How will the patient-physician relationship be impacted?
Because patient engagement is a central focus of accountable care models, the patient-physician relationship should be enhanced. By implementing value-driven care, clinicians will more easily be able to focus on the quality of care offered to patients rather than focusing on the volume of patients seen on a given day. Stronger relationships are built between physicians and their teams and the patients, as everyone works to promote wellness and chronic care management. The team approach will be extremely important because the accountable care model will rely on team members such as care coordinators, health coaches and navigators, etc. to ensure that patients understand and comply with their treatment and medication plans. With this approach, patients become more involved in their medical care. By being proactive and more engaged with patients, physicians and their teams will help reduce chronic conditions and instill a healthier lifestyle in their patients, in turn reducing health care costs.

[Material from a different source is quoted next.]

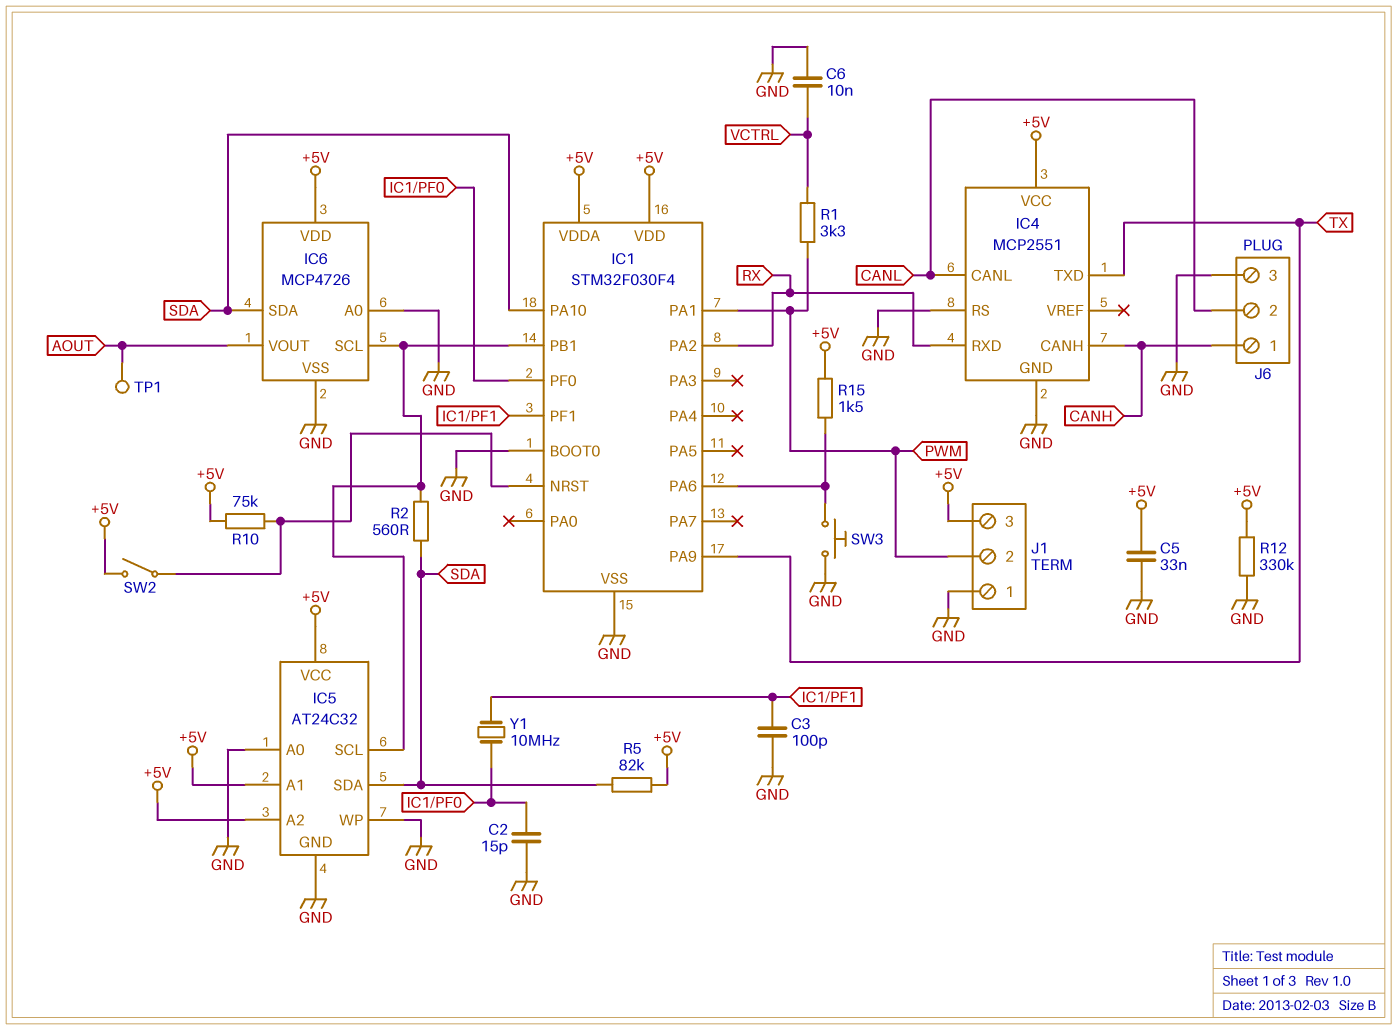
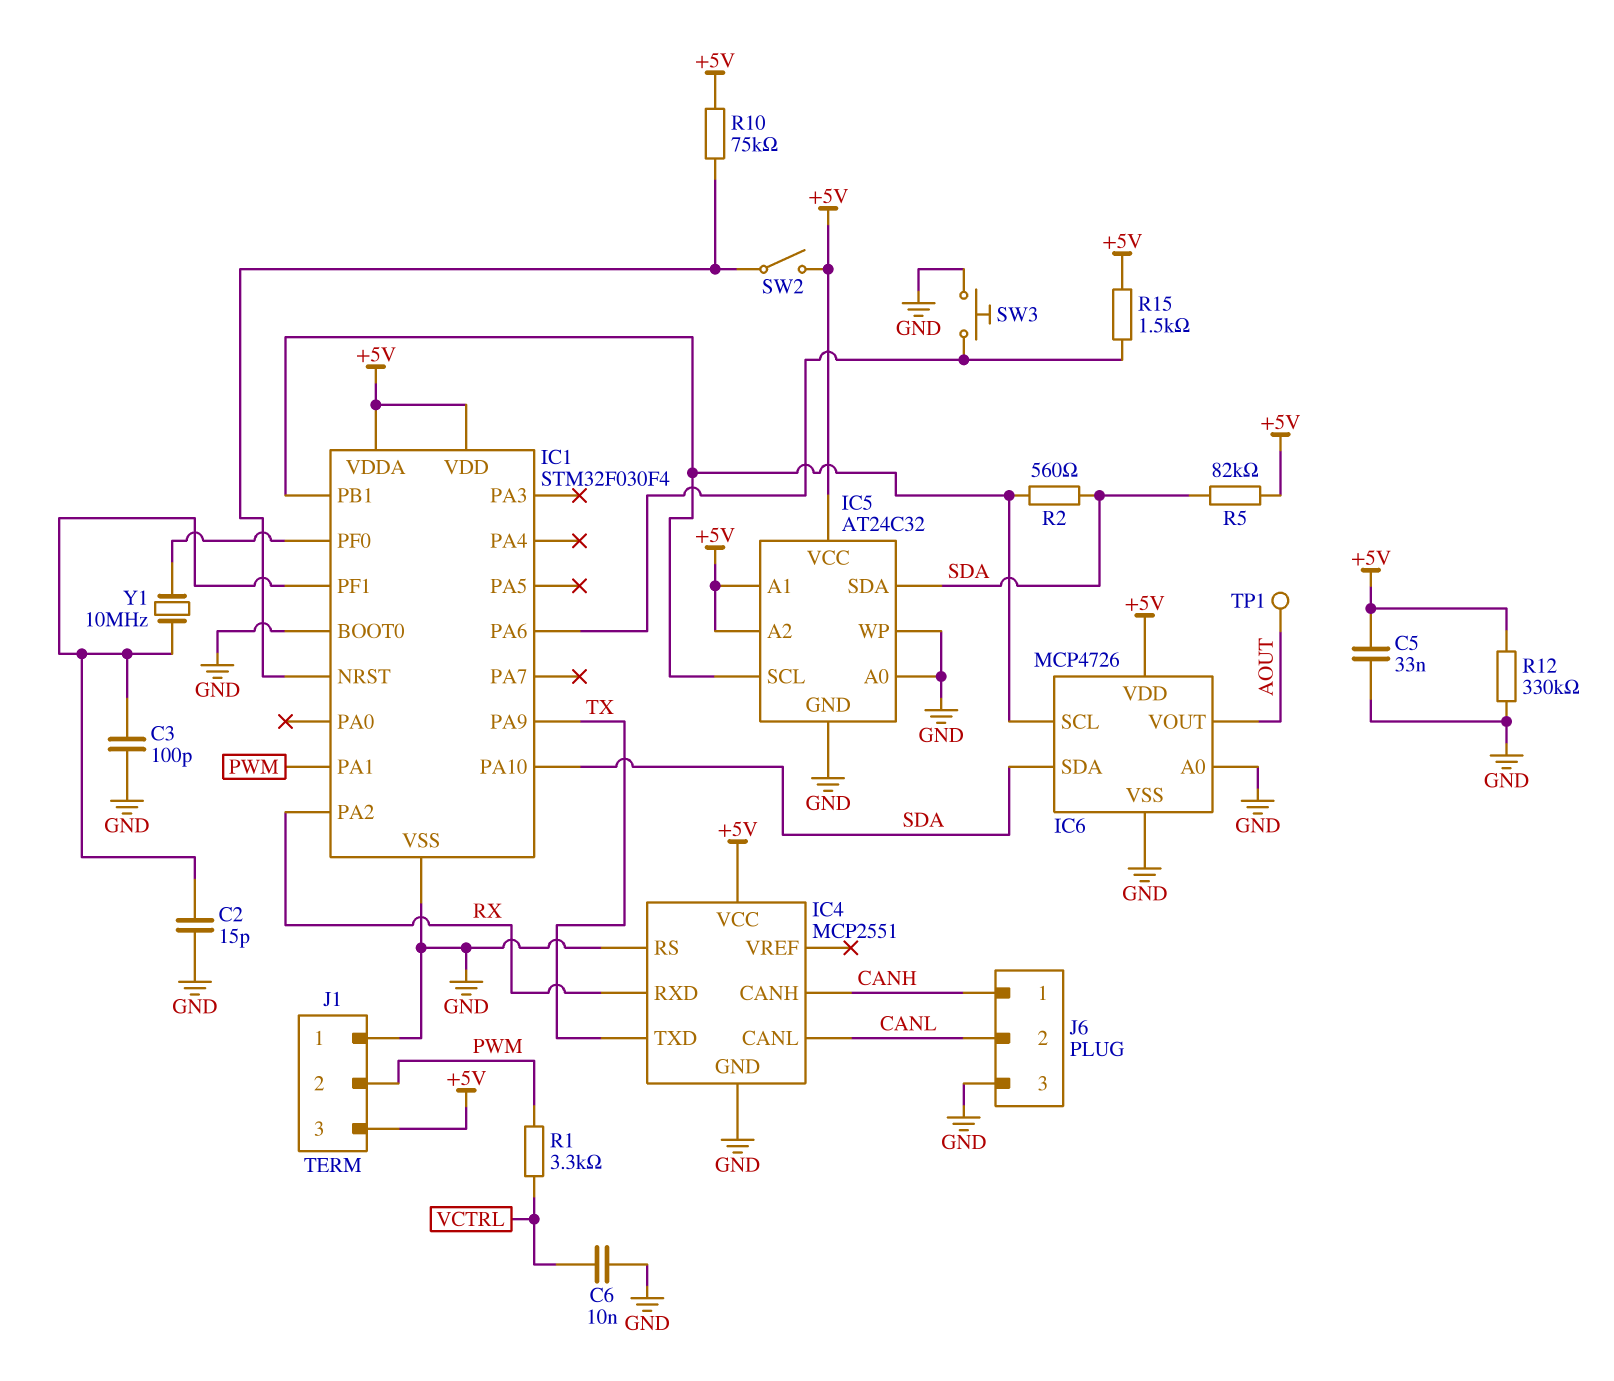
C2: 15pF (GND, IC1/PF0) -> 15pF (GND, IC1/PF1)

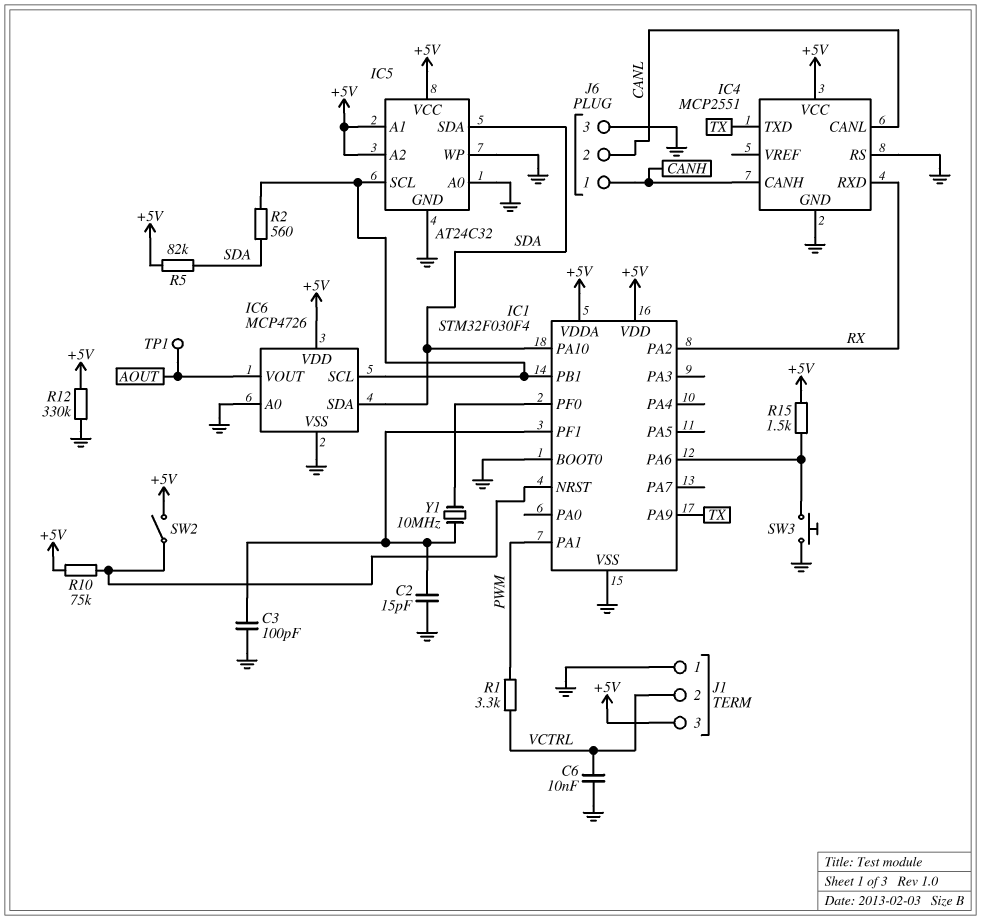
C5: 33nF (+5V, GND) -> none
J1 pin 2: PWM -> VCTRL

With value-driven health care, access to information is key, as is the ability to analyze that data. What types of information will need to be tracked?
ACO data combines quality, efficiency and patient-satisfaction measures. For example, clinical information is needed for point of care; claims data is needed to assess costs and often times patient compliance; population health data helps identify trends that need addressing; and quality, efficiency, and patient satisfaction provide information on how the ACO is performing.
There are three categories of data needs for an ACO: baseline data, which acts as a beginning reference point for cost and quality to determine outliers in that area that are then addressed to enhance patient care and experience; performance data, which is supplemental to baseline data and is measured based on nationally recognized metrics that monitor quality and efficiency of care and help prove that cost effective care is being provided; and data as a clinical tool, which allows for the best practices across to care continuum to be determined and adopted.
How will electronic health records and other forms of technology be incorporated into this model of care?
As the health care system continues to evolve, so do the methods used to provide medical care. Currently, electronic health records (EHRs) are used to increase the functionality of a practice and improve capabilities to provide better care to patients. As ACO models become more prominent, the scope of information sharing will improve. For example, along with EHRs, the Health Information Exchange (HIE) will optimize the sharing of patient information between clinicians, allowing them to work together to provide better care.
The goal of an Information Technology model for ACOs is to allow clinicians to provide decision support capabilities at the time of care by expanding access to patient records and ability to compare data collection. By sharing data we can determine gaps in care delivery and can report capabilities to state and federal agencies. It also will contribute to financial impact, value reporting and payor negotiations.
How will the Toward Accountable Care Consortium and Initiative assist physicians and their practices through this transition process?
The Toward Accountable Care Consortium and Initiative (TAC), which is comprised of over 40 local and state medical associations, was created to help the medical community move toward more value-driven, patient-centered care. To do this, the initiative will distribute resources to its members, such as user-friendly documents that contain relevant information for all physicians regarding accountable care; at least 20 specialty-specific toolkits; a merit-based, shared-savings pool distribution guide; a guide to negotiating bundled payments; related webinars and educational sessions; articles, podcasts, and short videos, and other print and social media.